Material for this exercise:
******

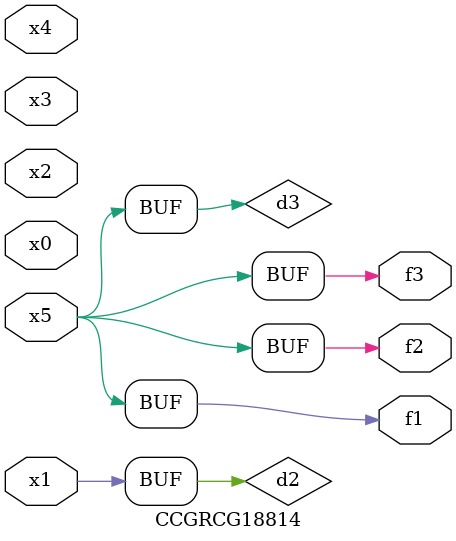
<source format=v>
module CCGRCG18814(
	input x0, x1, x2, x3, x4, x5,
	output f1, f2, f3
);

	wire d1, d2, d3;

	not (d1, x5);
	or (d2, x1);
	xnor (d3, d1);
	assign f1 = d3;
	assign f2 = d3;
	assign f3 = d3;
endmodule

</source>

******

Task statement: Look for the word "assign" throughout the material above and copy every line that has it.

Output:
	assign f1 = d3;
	assign f2 = d3;
	assign f3 = d3;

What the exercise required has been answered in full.